Pages 57-71 | Published online: 29 Mar 2010
 

Abstract

This paper explores the contributions of key diasporic South Asian writers and intellectuals, such as Mulk Raj Anand, to the BBC’s broadcasts to India during the Second World War (1941–1943) when the tensions between nationalism, anti‐fascism and anti‐imperialism were intense. It explores how diasporic South Asian writers in Britain dealt with these tensions. It analyses how their different responses to these tensions found literary expression, and how media and cultural critics responded to these literary texts. It argues that the BBC did not speak with a unitary voice but provided a transcultural contact zone in metropolitan London and in doing so fostered intellectual networks in which diasporic Indian nationalism could be debated and critiqued.

Acknowledgements

The author gratefully acknowledges support from the Arts and Humanities Research Council (AHRC) funded project ‘Making Britain’ (Grant Number AH/E009859/1).

Notes

1. This article extends my research on South Asian broadcasters at the BBC undertaken for my monograph South Asian Writers in Twentieth‐Century Britain (Oxford University Press, 2007). It also forms part of a wider three‐year AHRC‐funded Project entitled Making Britain: South Asian Visions of Home and Abroad 1870–1950 led by Professor Susheila Nasta (Principal Investigator) of the Open University, in partnership with The British Library and SALIDAA. Details of the project can be found at www.open.ac.uk/arts/south-asians-making-britain (The findings of this paper are partially indebted to the funding provided by the AHRC and the collaborative exchanges of the project team. An earlier version was given at the BBC conference in December 2007.)

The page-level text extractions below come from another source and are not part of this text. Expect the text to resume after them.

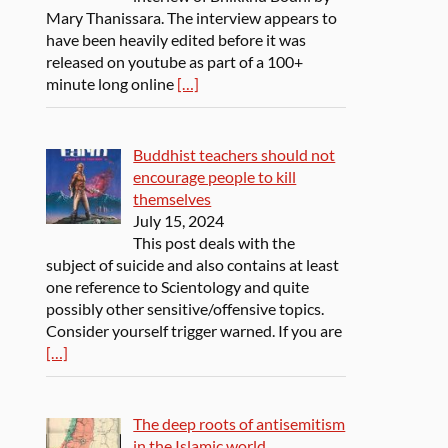
Mary Thanissara. The interview appears to
have been heavily edited before it was
released on youtube as part of a 100+
minute long online
[…]
Buddhist teachers should not
encourage people to kill
themselves
July 15, 2024
This post deals with the
subject of suicide and also contains at least
one reference to Scientology and quite
possibly other sensitive/offensive topics.
Consider yourself trigger warned. If you are
[…]
The deep roots of antisemitism
in the Islamic world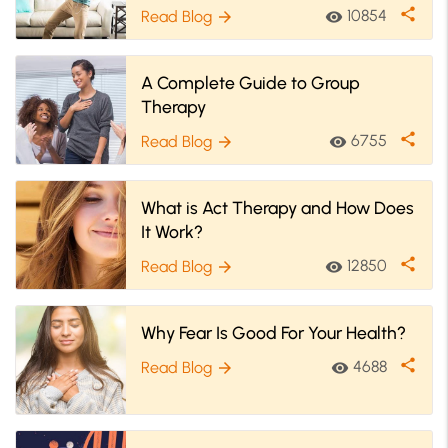
share
10854
Read Blog
visibility
arrow_forward
A Complete Guide to Group
Therapy
share
6755
Read Blog
visibility
arrow_forward
What is Act Therapy and How Does
It Work?
share
12850
Read Blog
visibility
arrow_forward
Why Fear Is Good For Your Health?
share
4688
Read Blog
visibility
arrow_forward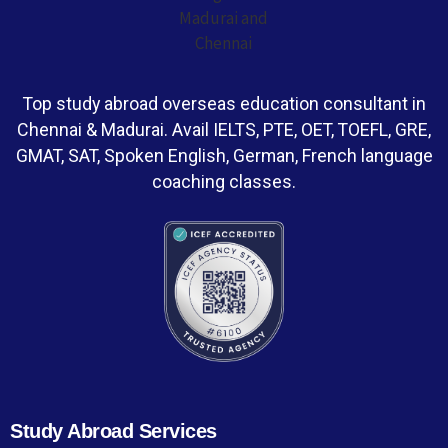
Top study abroad overseas education consultant in
Chennai & Madurai. Avail IELTS, PTE, OET, TOEFL, GRE,
GMAT, SAT, Spoken English, German, French language
coaching classes.
Study Abroad Services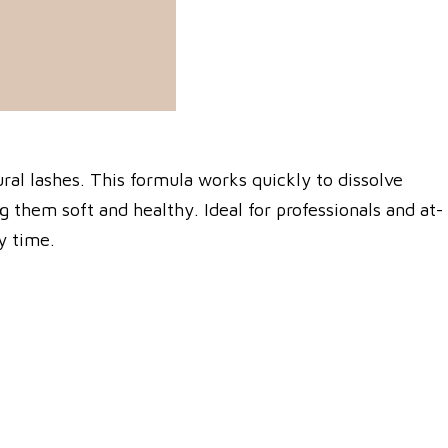
ral lashes. This formula works quickly to dissolve
 them soft and healthy. Ideal for professionals and at-
y time.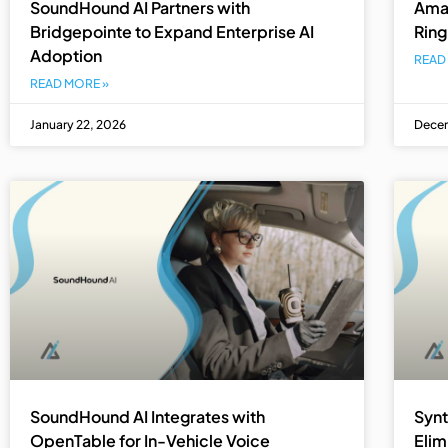
SoundHound AI Partners with
Amaz
Bridgepointe to Expand Enterprise AI
Ring
Adoption
READ
READ MORE »
January 22, 2026
Decem
SoundHound AI Integrates with
Synt
OpenTable for In-Vehicle Voice
Elim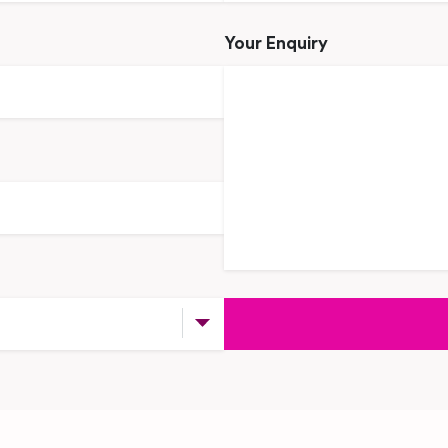
Your Enquiry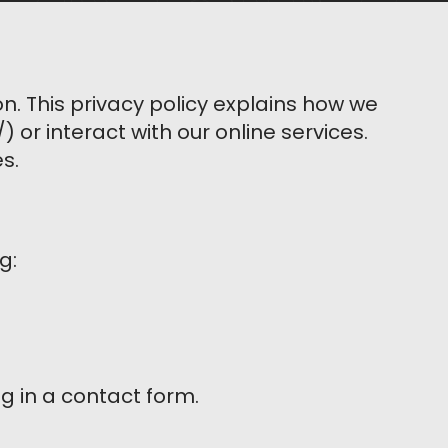
n. This privacy policy explains how we
 or interact with our online services.
s.
g:
ing in a contact form.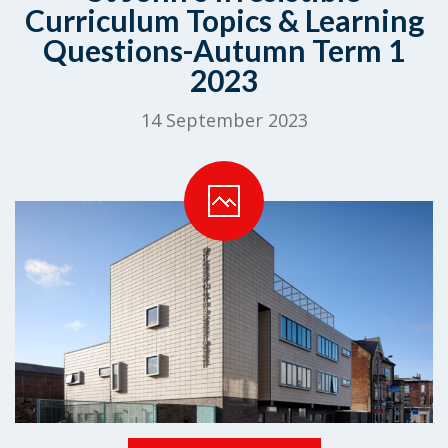
Curriculum Topics & Learning
Questions-Autumn Term 1
2023
14 September 2023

2. The magazine was entitled Indian Writing although one of the editors, Alagu Subramaniam, and several contributors were Sri Lankan (or Ceylonese to use the terminology of the time) including Pieter Keuneman and J Vijaya‐tunge: their identity was subsumed as Indian. As the editorial explains: ‘The bulk of the material in Indian Writing must necessarily be Indian. At the same time however, we will publish the writings of other oppressed peoples with whom we share a common background of experience and aspiration’ (Anonymous Citation1940, 4).

3. Some months later Anand participated in the BBC Indian Section’s Open Letter Series with his ‘Open Letter to a Chinese Guerrilla’ broadcast on 30 July 1942. His contributions were in keeping with the socialist concerns that animate his fiction. He also interviewed a soldier on 13 November 1942, a member of the merchant navy on 20 November 1942, and a canteen worker on 18 December 1942 for the ‘A Day in the Life’ series.